Василь хороший хозяин! Как и Симон, он жадный до работы. Василь посостоятельней. Есть у него корова, овцы. А про добрых, рябых и широкогрудых волов и говорить не приходится. Когда на возу, запряженном этими степенными и сонными волами, Василь выезжает в поле, все мужики с завистью смотрят ему вслед. Больше всех, пожалуй, завидует Симон. Ох, непростое соседство Василя и Симона! Хоть и помогают во всем друг дружке, но глаз каждого востер, все присматриваются, все приглядываются: не опередил бы в чем сосед. Что один сделает, уже и другой делает, один раздобыл - другой тянется за ним. Особенно не уступает Симон Василю, если дело неденежное; все сделает своими руками: и погреб выроет, и овин поставит, и стан ткацкий сработает. Отец наблюдает поединок соседей, ухмыляется. Как‑никак хозяйство Симопа поскуднее, а Василь мужик крепкий, и денежка водится у него. "Куда конь с копытом, туда и рак клешней", - говорит отец про Симона. И, подумав, добавляет: "Лезет в волки, а хвост собачий".
…Выбираемся из погреба, где мы по очереди прикладывались к крынке с хлебным игристым квасом. Крынка вся в капельках холодной испарины. Мы озябли, животы пучит, и снова - на палящее солнце! Мы обливаемся потом, и нам очень странно, что отец и Василь, которые весь день работают в этом жарком пекле, не потеют! И что еще интересней - не хотят нить! Или и впрямь взрослые такие терпеливые, на нас, детей, во всем непохожие…
- А почему вы не потеете и не хотите пить? - без обиняков спрашиваю отца, когда все мы - я, Андрейка и Анютка - исчерпали весь запас догадок.
- Потому, что не пьем, поэтому и пить не хотим.
…Спустя года, в начале войны, в летние знойные дни на аэродроме, я вспоминал слова отца.

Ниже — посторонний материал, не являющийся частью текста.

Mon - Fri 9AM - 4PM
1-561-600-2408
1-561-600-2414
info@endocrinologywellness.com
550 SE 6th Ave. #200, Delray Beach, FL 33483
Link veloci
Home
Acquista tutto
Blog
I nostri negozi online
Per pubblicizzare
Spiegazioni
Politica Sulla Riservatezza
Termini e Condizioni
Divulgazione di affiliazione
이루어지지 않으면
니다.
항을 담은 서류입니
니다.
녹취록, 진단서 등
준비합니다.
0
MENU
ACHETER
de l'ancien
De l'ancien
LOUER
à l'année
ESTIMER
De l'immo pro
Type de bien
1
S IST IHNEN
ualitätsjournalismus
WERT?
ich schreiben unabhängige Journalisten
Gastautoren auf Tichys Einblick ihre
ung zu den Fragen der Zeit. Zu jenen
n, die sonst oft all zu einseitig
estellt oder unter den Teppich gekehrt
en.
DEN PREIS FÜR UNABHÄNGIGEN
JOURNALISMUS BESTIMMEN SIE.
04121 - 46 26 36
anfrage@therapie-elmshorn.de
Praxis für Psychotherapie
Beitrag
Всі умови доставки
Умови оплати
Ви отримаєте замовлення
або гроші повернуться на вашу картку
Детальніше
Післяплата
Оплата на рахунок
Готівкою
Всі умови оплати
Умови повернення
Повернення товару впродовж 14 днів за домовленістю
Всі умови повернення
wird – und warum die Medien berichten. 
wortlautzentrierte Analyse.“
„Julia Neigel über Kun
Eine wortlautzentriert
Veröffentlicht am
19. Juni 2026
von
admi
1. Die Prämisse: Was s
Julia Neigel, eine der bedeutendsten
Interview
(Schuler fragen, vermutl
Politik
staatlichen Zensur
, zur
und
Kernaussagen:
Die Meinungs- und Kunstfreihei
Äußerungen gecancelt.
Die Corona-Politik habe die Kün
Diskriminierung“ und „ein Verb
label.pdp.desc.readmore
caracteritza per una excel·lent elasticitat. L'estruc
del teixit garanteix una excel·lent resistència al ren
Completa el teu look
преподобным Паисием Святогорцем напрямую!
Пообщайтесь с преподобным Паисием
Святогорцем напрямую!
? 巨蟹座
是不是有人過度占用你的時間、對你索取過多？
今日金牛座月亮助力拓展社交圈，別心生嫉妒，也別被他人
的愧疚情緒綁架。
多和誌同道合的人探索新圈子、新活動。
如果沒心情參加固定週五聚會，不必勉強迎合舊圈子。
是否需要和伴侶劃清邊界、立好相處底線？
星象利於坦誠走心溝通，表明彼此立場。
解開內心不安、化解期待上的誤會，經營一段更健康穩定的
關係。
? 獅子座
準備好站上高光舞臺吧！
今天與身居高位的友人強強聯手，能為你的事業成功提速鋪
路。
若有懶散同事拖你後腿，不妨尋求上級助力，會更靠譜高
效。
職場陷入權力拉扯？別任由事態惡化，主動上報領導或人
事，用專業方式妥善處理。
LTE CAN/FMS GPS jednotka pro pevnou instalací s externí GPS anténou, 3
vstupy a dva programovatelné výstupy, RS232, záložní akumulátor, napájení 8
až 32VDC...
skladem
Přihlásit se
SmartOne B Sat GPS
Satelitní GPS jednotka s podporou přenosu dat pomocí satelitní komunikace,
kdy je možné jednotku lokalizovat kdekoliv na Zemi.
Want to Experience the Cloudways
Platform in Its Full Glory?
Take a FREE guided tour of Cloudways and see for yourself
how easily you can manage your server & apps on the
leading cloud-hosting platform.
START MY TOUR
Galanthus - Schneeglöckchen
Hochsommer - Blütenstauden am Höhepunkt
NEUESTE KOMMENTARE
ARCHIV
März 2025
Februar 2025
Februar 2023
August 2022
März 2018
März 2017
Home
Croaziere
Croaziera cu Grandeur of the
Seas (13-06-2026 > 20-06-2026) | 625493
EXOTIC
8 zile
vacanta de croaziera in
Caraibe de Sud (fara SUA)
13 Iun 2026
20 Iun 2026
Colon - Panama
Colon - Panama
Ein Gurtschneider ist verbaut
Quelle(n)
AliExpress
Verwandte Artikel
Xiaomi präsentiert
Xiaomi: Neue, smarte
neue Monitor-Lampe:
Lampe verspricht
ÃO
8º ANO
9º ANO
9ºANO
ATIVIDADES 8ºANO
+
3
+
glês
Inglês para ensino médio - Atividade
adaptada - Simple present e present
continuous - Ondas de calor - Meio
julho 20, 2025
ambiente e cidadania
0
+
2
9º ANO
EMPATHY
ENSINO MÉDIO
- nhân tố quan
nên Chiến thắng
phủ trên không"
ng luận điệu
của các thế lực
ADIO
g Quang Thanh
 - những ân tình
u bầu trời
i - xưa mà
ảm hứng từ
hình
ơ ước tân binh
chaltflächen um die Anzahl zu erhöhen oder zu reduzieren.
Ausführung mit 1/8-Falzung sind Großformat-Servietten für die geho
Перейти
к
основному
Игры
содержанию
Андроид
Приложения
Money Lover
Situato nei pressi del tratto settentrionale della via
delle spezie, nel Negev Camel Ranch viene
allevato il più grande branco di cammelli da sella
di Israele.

Много подробностей запомнилось из тех нескольких дней работы отца на току Василя. Именно разрозненных подробностей, а не цельных картин. Жена Василя, ее дотемна загорелые босые ноги и цветная пестрая хустына на голове; хустына повязана так, что на темени торчат не то два рожка, не то два поросячьих хвостика; дым почти невидимо струится из побеленной летней печурки в дальнем углу двора; вкус картофельного супа с клецками ("ленивые вареники"), легкий ароматный пар над большой глиняной миской, из которой мы, в шесть обглоданных ложек, лежа на бархатистой гусиной травке, поедаем суп; трепещущие слюдяными крылышками стрекозы на бельевой веревке, а поодаль, на косогоре за плетнем двора - две березы. "Чета белеющих берез"…
Мы с Андрейкой утаптываем солому в риге; я то и дело стукаюсь головой о поветь. Душно, пыльно, дышать нечем. Грязные ручьи пота заливают глаза, работаем вслепую.
Не помню, из‑за чего мы подрались. Может, нервы сдали от жары и пыли? Андрейка стукнул меня кулаком раз, другой - затем, словно войдя во вкус, стал меня колотить, как осатаневшая машина. Я плачу, но то ли от трусости, то ли не догадавшись о такой возможности, не даю Андрейке "сдачи", а только пытаюсь схватить его колотящий кулак. Отец и Василь, заслышав мой вопль, появляются в риге; цепи, словно кнуты, на плече у каждого. Пробиваясь сквозь щели крыши, солнечные лучи пунцовым светом прошили уши отца и Василя.
Пока приближаются отец и Василь, лучи то вспыхивают, то гаснут, пятная их широкие полотняные портки и рубахи. Наконец радужно–слепящая пыль опадает на землю светлыми зыбкими полосами.
…Они смеются! Они могут смеяться, когда меня так больно бьют! "Что ж ты, дурачок, руку ловишь - бей сам!" - пристукнув деревянной ногой, говорит отец. Оба, смеясь, уходят. Пляшущие на их спинах солнечные блики - тоже смеются.
Сколько жестокости в этом мире! Отец меня предал, не защитил; Василь еще недавно играл со мной, щекотал меня своими усами, но не остановил Андрейку. Наконец, друг - Андрейка… Побои друга. Что может быть хуже?